Save our swimming pools, urge doctors

DOCTORS yesterday called on councils to stop closing local swimming pools and invest in community sports facilities.

The British Medical Association has thrown its weight behind calls for an expansion of community sports provision in a bid to boost activity levels and combat rising obesity rates.

Doctors also want alcohol advertising banned and a minimum price introduced to stop people drinking too much.

They have called for a minimum price of 50p per unit of alcohol, echoing demands from England’s chief medical officer earlier this year.

The save our swimming pools plea follows the closure of pools in St David’s and Treherbert in the face of widespread public opposition.
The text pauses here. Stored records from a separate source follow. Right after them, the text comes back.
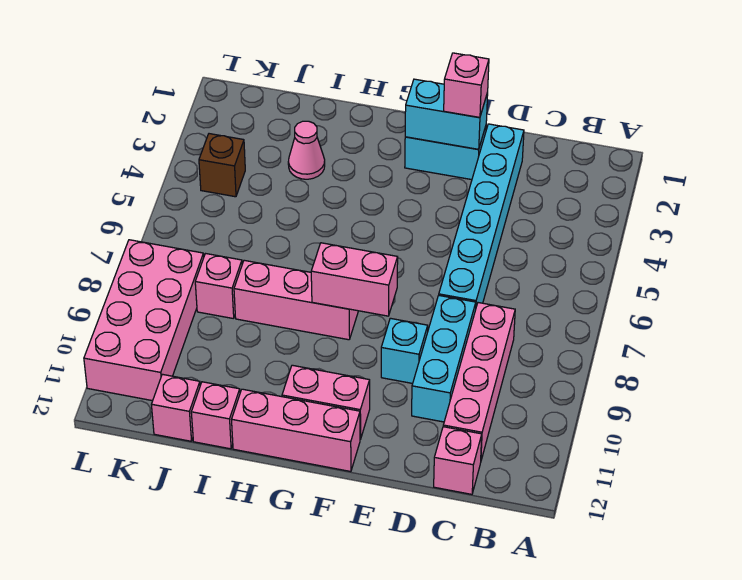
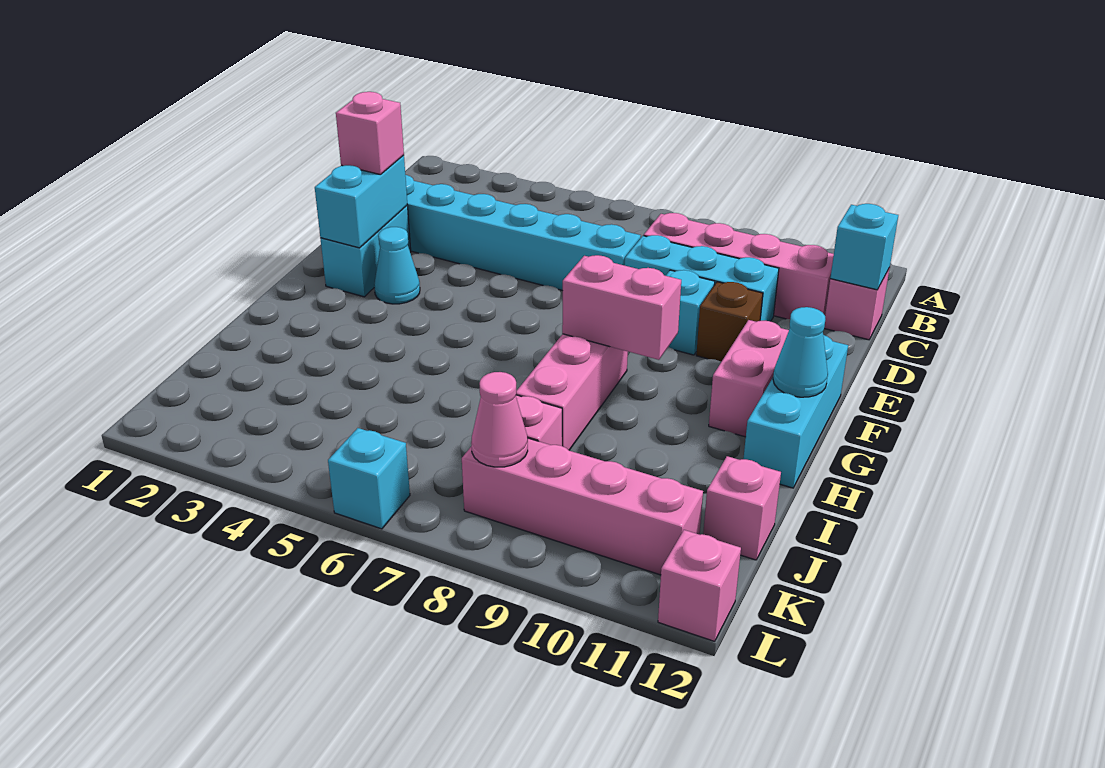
none -> cyan 1x1 brick [830,204,898,290]
none -> cyan 1x1 cone [374,227,420,304]
pink 1x2 brick [311,243,398,316] -> pink 1x2 brick turned to [562,255,681,360]
pink 1x3 brick [232,389,360,472] -> cyan 1x3 brick [743,335,848,488]
none -> cyan 1x1 cone [773,307,828,397]
pink 1x1 cone [288,121,325,179] -> pink 1x1 cone moved to [471,372,528,467]
pink 1x1 brick [191,382,240,449] -> pink 1x1 brick moved to [658,530,741,641]
brown 1x1 brick [199,134,245,197] -> brown 1x1 brick moved to [696,282,763,362]
pink 2x4 brick [84,240,204,401] -> pink 1x4 brick [462,438,703,575]
none -> cyan 1x1 brick [328,428,410,529]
St David’s was closed last month and a new sports hall will be built on site. Treherbert swimming pool closed earlier this year in a £200,000 cost-cutting exercise.

Dr Richard Lewis, the BMA’s Welsh secretary, said: “If we are serious about encouraging people to lead healthier lifestyles and do more sports and exercise then we have to have sufficient facilities.

“It is an absolute travesty that we’re seeing swimming pools within Wales being closed down and others that are either not big enough or not of high enough standard to support the community.

“A lot more needs to be done to develop the swimming facilities that we currently have.”

The BMA, at its annual meeting in Liverpool yesterday, also called for the expansion of safe cycle paths and networks and action to ensure all local sports halls are open to everyone.

Doctors also want to see children encouraged to play football and other active games in school playgrounds. They claim such moves will improve public health and fitness and tackle obesity.

Wales has some of the highest rates of childhood obesity in the world with 22% of 13-year-old boys and 16% of girls classed as overweight or obese.

The latest figures show that 57% of adults are classed as overweight or obese in Wales.

Figures also reveal that only 30% of adults meet the 30-minutes-a-day, on five or more days a week, activity target, while a staggering 34% of adults do not achieve 30 minutes of activity on any day.